Back in primary school, I was the go-to girl for information about sex and all its subsidiaries for most of my friends. This was probably because I started reading Dolly earlier than they did, and because people in Internet chat rooms were rather forthcoming with tidbits I hadn’t necessarily asked for. That’s not to say that everything I conveyed was accurate (telling my friends that masturbation was “having sex with yourself” springs to mind), but as a general rule, I was more in the know than most of my fellow barely-pubescent peers.

So when I sat down to read Sexpectations: Sex Stuff Straight Up, I thought about whether the information within its pages might have been useful to me back in my tween years, and whether it would have been the kind of book I sought out.

The first thing that you notice about Sexpectations is that it has two covers. One is pink and one is blue, which might lead you to correctly assume that the book is divided up into advice for girls and advice for boys, written by Leissa Pitts and Craig Murray respectfully. This is something that I’m very much in two minds about; both authors encourage their readers to flip over and read the information targeted at the other sex, but I can’t help feeling like it encourages segregation and the notion that you’re being let in on some kind of secret if you know what sex might be like for someone else. But I also realise this is the status quo, and probably will be for some time yet (true to form, I read the girls’ side first), so it’s not really a criticism so much as a personal gripe.

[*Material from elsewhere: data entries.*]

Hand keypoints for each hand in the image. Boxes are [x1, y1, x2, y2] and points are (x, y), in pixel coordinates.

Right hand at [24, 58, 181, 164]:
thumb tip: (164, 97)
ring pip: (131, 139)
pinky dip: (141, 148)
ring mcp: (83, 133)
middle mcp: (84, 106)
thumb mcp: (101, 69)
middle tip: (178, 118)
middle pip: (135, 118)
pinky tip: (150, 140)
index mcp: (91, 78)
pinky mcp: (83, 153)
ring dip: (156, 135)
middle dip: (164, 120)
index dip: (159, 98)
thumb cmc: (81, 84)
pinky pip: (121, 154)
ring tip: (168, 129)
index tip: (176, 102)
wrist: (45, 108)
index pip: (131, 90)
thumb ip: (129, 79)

On the girls’ front, one of the most impressive parts was the inclusion of information about pornography, although Pitts doesn’t mention that it’s something females might likewise have some desire to us and it’s heavily framed as something just for boys. Given that there is great deal of forthcoming and open information within the book, the pages about porn almost seem to have had the influence of a parental advisory board, vetoing any real discussion. The degradation and subjugation of women in pornography is something I think most of us can agree on, but for teenagers who aren’t necessarily familiar with porn (or even with words like degradation and subjugation), it’s unfortunate to use such a theoretical framework to explain why it can be harmful. Sure, it’s degrading, but what does this actually look like? How would a young woman know if her sexual partner was degrading her?

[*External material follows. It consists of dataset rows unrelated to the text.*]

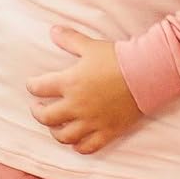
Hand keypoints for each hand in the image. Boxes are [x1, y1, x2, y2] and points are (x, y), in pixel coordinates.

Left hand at [25, 25, 143, 154]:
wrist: (146, 73)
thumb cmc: (118, 58)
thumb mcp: (90, 46)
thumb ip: (69, 39)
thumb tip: (53, 31)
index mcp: (69, 83)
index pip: (38, 88)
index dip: (32, 86)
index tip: (33, 85)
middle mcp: (76, 105)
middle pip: (46, 117)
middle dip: (38, 112)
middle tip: (38, 107)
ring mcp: (91, 122)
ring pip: (64, 136)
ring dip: (55, 132)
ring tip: (56, 125)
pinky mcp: (107, 132)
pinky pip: (87, 147)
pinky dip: (78, 146)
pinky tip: (76, 141)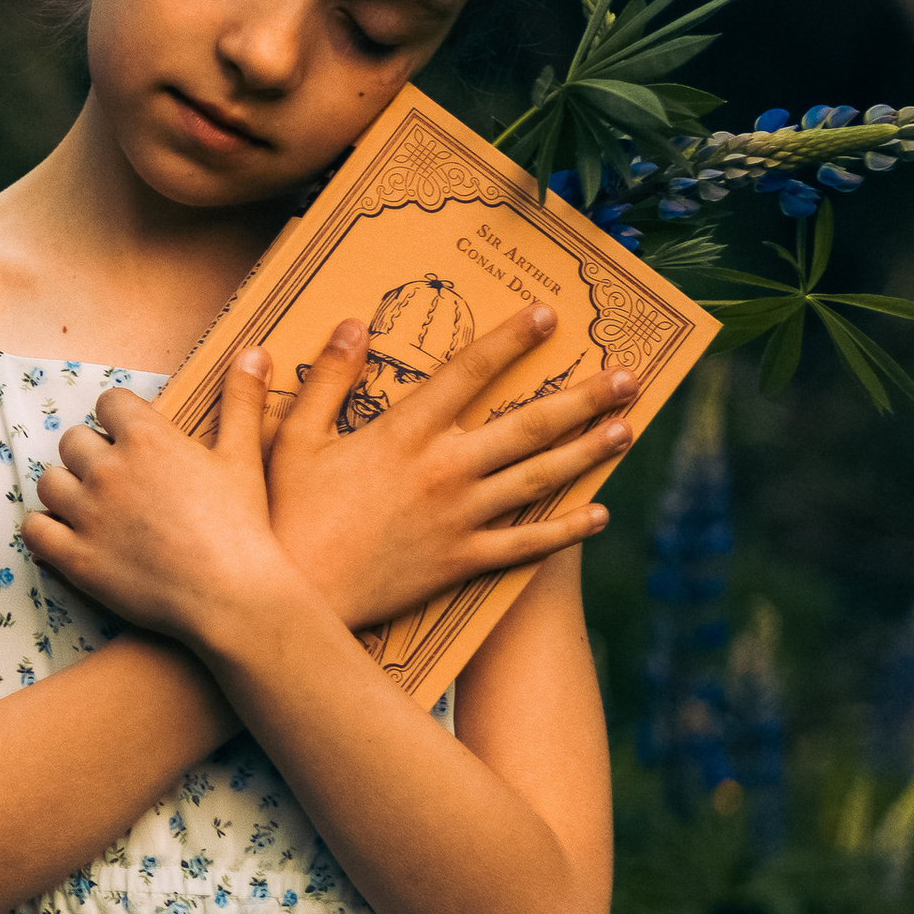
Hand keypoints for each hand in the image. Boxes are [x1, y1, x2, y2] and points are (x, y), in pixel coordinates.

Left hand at [19, 356, 296, 651]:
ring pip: (49, 482)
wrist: (233, 598)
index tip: (133, 437)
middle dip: (90, 454)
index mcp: (147, 438)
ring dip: (66, 489)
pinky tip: (64, 535)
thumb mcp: (244, 456)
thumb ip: (241, 401)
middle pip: (73, 441)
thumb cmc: (244, 527)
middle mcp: (108, 469)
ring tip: (91, 506)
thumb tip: (254, 351)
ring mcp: (87, 514)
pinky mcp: (76, 558)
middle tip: (117, 479)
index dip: (120, 419)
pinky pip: (34, 530)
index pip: (109, 402)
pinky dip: (44, 529)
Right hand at [263, 302, 635, 629]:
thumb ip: (328, 379)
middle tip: (627, 377)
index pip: (468, 372)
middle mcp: (444, 470)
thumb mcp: (296, 438)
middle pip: (528, 425)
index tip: (546, 315)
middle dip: (582, 398)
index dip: (510, 340)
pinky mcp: (460, 561)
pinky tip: (597, 515)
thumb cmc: (286, 515)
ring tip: (626, 430)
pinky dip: (564, 531)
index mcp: (404, 432)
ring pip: (539, 479)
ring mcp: (459, 518)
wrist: (297, 598)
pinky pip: (524, 545)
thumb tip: (352, 325)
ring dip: (587, 452)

The boys’ section definitely seems more integrated, not only including both males and females in the discussions around sex and sexuality, but also steering further from heteronormative language than does the girls’ side. Murray even mentions disabilities, which has been notably absent from all the sex education I’ve ever received, and he refers to one’s “partner”, rather than assuming it would be a female.

Overall, most of the issues I had with the book are from a feminist’s perspective; there are no pictures of homosexual couples, one night stands and open relationships are not mentioned for girls at all, there is a significant reliance on stereotypes about why men and women have sex, and there is very little on gender roles, queer and trans issues, and a book on sex education would probably be the perfect vehicle for such information. However, the authors should be commended for the emphasis on respectful relationships, and female pleasure.

For parents who are looking for comprehensive literature on sex education for their teens that manages to be somewhat progressive without deviating too far from the norm, Sexpectations is just the book for you!